» **Task directions**
Check each line of the entries for the string "https". Report only how many lines have it.

===============

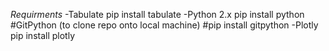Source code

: *Requirments*
-Tabulate
  pip install tabulate
-Python 2.x
  pip install python
#GitPython (to clone repo onto local machine)
  #pip install gitpython
-Plotly
  pip install plotly 
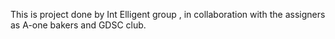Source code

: This is project done by Int Elligent group , in collaboration with the assigners as A-one bakers and GDSC club.
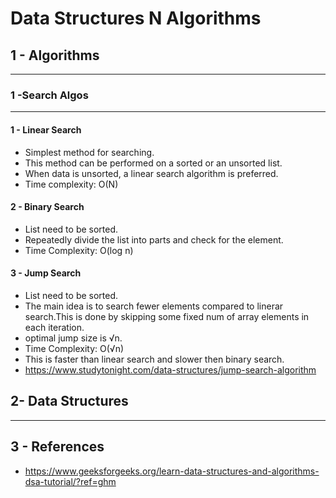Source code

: # Data Structures N Algorithms

## 1 - Algorithms

---

### 1 -Search Algos

---

#### 1 - Linear Search

- Simplest method for searching.
- This method can be performed on a sorted or an unsorted list.
- When data is unsorted, a linear search algorithm is preferred.
- Time complexity: O(N)

#### 2 - Binary Search

- List need to be sorted.
- Repeatedly divide the list into parts and check for the element.
- Time Complexity: O(log n)

#### 3 - Jump Search

- List need to be sorted.
- The main idea is to search fewer elements compared to linerar search.This is done by skipping some fixed num of array elements in each iteration.
- optimal jump size is √n.
- Time Complexity: O(√n)
- This is faster than linear search and slower then binary search.
- https://www.studytonight.com/data-structures/jump-search-algorithm

## 2- Data Structures

---

## 3 - References

- https://www.geeksforgeeks.org/learn-data-structures-and-algorithms-dsa-tutorial/?ref=ghm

===============

» **Output below**
2